I hear my friends ask that quite often these days. Over coffee, lunch, or out walking.
“Who am I now?”
Now that the kids are out on their own, my husband or partner is still elbows deep in his/her work and the house doesn’t need constant picking up. Who am I? What do I do with myself? How do I manage all of this extra time and space around me?
I swatted at a bug and replied, “I know, it’s a weird place to be in.”
I’m a hard worker. I’ve always been a hard worker. I remember thinking that “some day” I would have time to rest and relax. No more soccer practice or Friday night football games to attend. No more panicked calls from school asking me to bring a forgotten item.
It will be magical and I can do whatever I want.
And then the day comes and it’s not quite as magical as I had hoped.
Oh sure, there are plenty of magical moments.
There are some moments of reacquainting myself with that man I’ve been married to all of this time. There is some sleeping in, dinner for two, shopping without rushing, and even some of that much fantasized about spare time.
But there can also be times of confusion, depression and anxiety. Especially for those of us who always feel like we are supposed to be DOING something or WORKING TOWARD something. Go. Go. Go. Do. Do. Do.
There seems to be a period of time after the last child leaves where we feel very disoriented without something to focus on. And that period of time lasts a while. Months maybe.
It can be unsettling to say the least.
I’m not gonna lie – my last child left home right after I finished treatment for breast cancer and my mother was dealing with leukemia. It was a Herculean effort just to get out of bed most mornings. Not only was there the physical recovery of cancer but the mental as well.
Even when you are lucky, like I was, cancer is a game changer.

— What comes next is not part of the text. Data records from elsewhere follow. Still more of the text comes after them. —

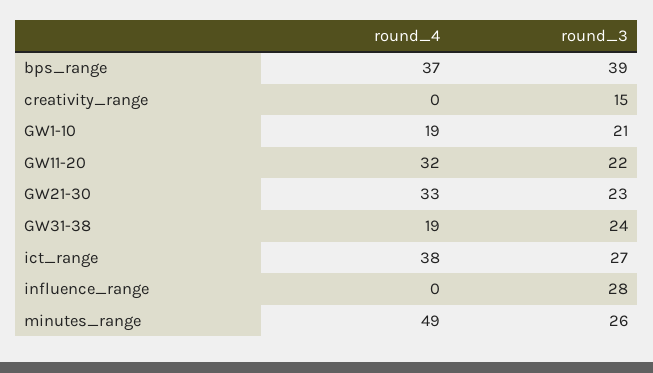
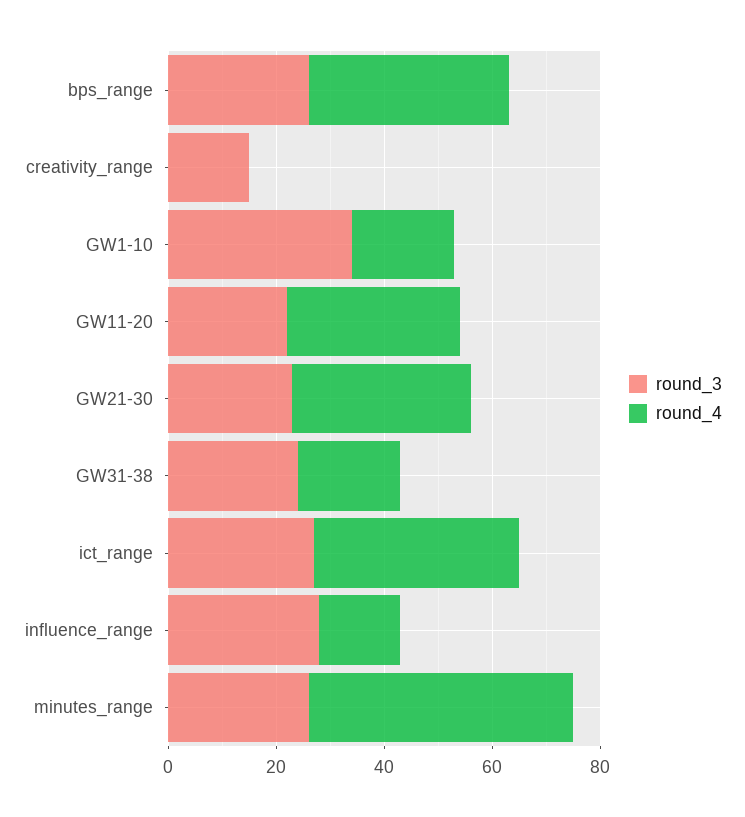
round_3, bps_range: 39 -> 25
round_3, GW1-10: 21 -> 35
round_4, influence_range: 0 -> 15

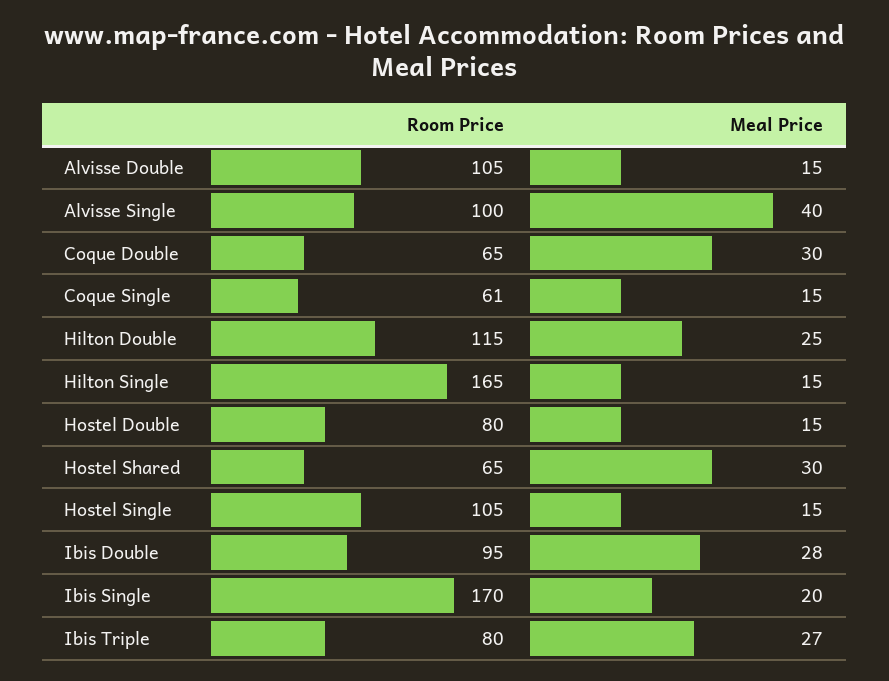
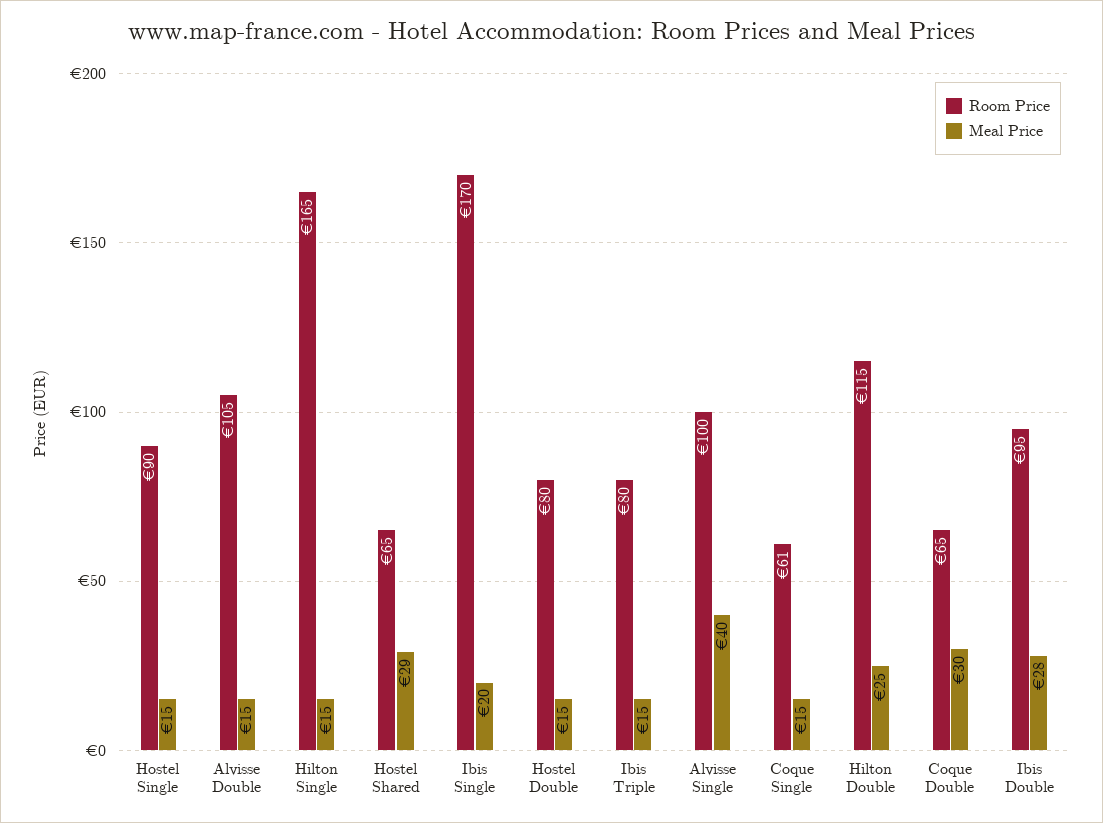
Meal Price, Hostel Shared: 30 -> 29
Room Price, Hostel Single: 105 -> 90
Meal Price, Ibis Triple: 27 -> 15

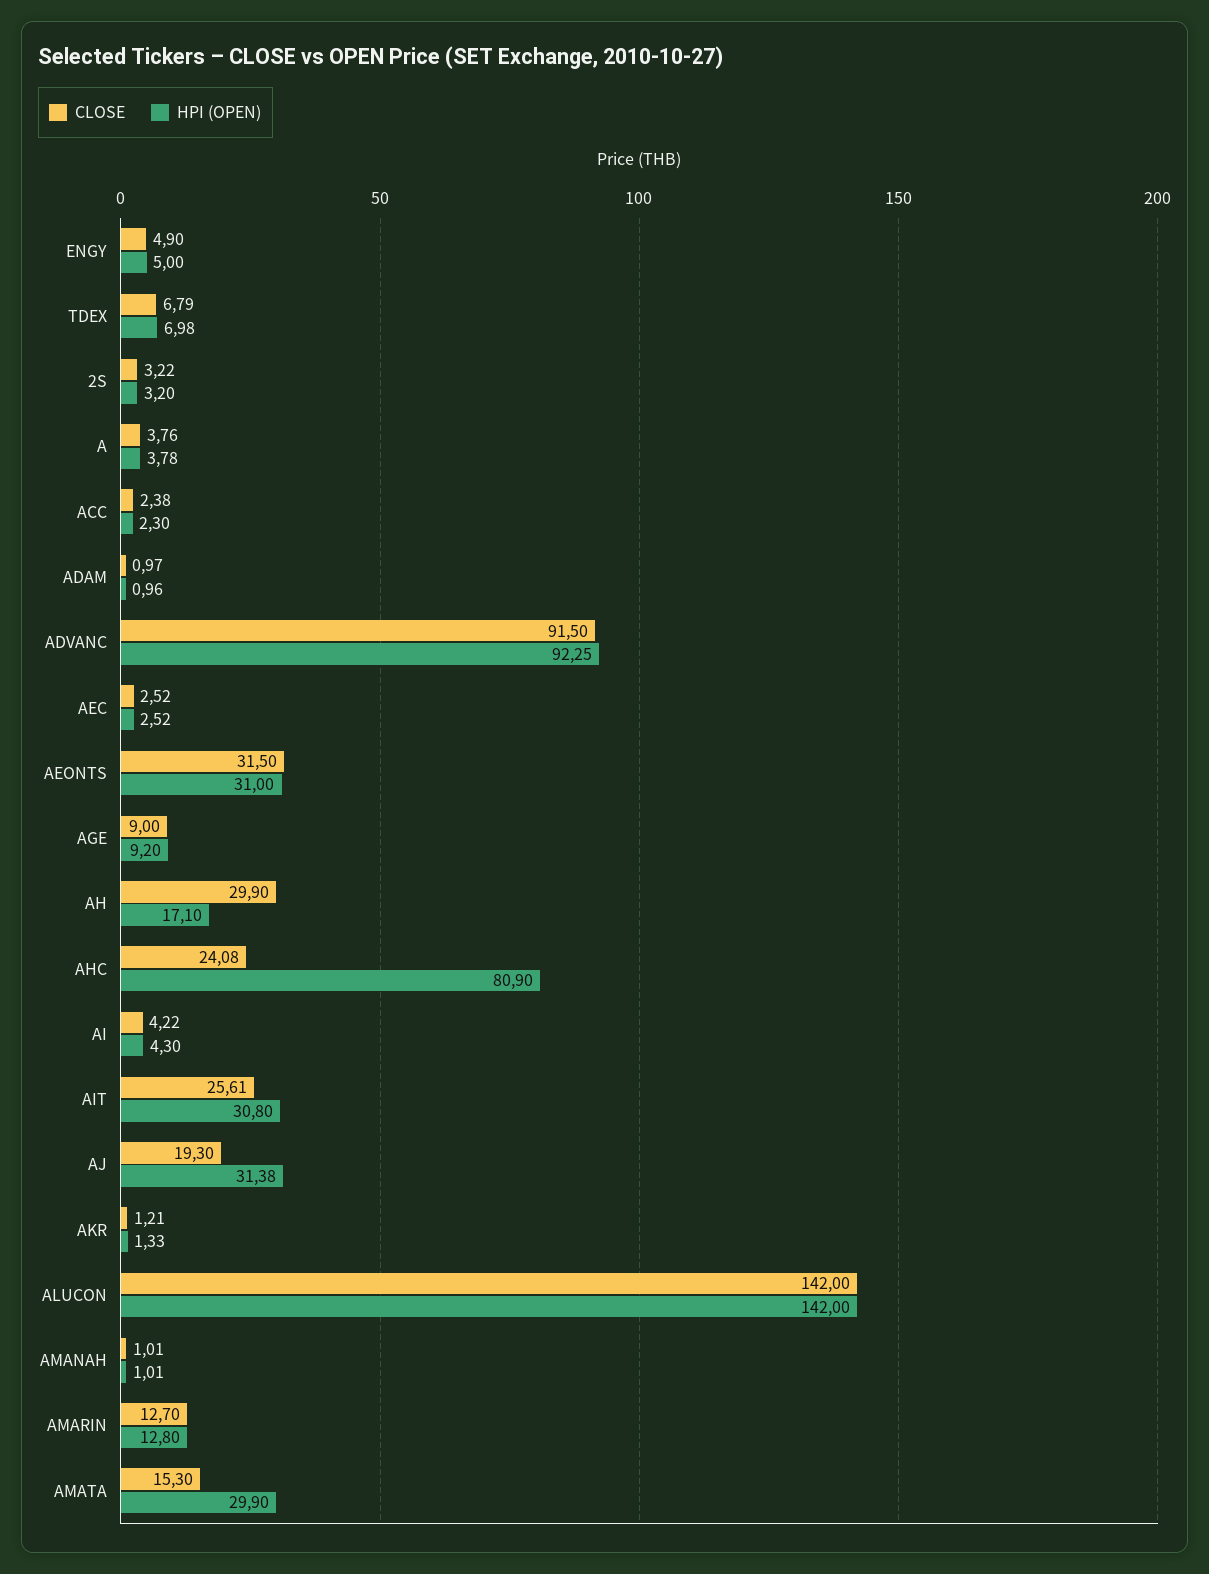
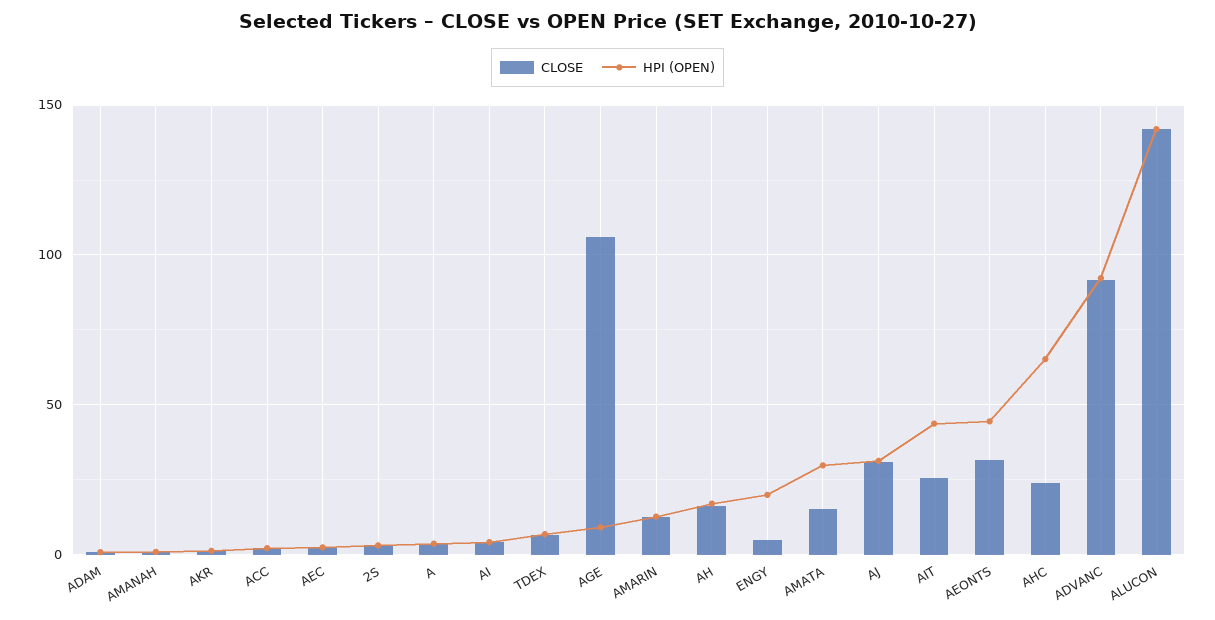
HPI (OPEN), ENGY: 5 -> 20
HPI (OPEN), AEONTS: 31 -> 45
CLOSE, AGE: 9 -> 105
CLOSE, AH: 29.9 -> 15
HPI (OPEN), AHC: 80.9 -> 65
HPI (OPEN), AIT: 30.8 -> 45
CLOSE, AJ: 19.3 -> 30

But I discovered that once I sat with it – that disorienting, unsettling feeling – and really looked at it closely – I was able to see a HUGE hole of possibility. A bright spot to latch on to. And I came to this discovery –
I could basically start over. Be anyone, anything I wanted.
I could go back to school, take up rock climbing, be a volunteer. So many possibilities. I could get a job or ramp up my at-home business. I could finally read a book, write a book, garden, or paint…. the list goes on.
It’s much less scary if you see it as a time of incubation, hope and possibility. Relax. Sit with it.
Don’t fight it.
Try new things – everything from clothes and hairstyles to hobbies and interests. Cook new recipes drive a different way to work.
Try it all.
Let the experiences marinate and have a chance to take up space in your soul. Discard the things that don’t fit you. No harm, no foul. No big deal.
And in that process you will find out who you are.
It may take a little while but one day you will wake up with a half day all to yourself and know exactly how you want to fill it.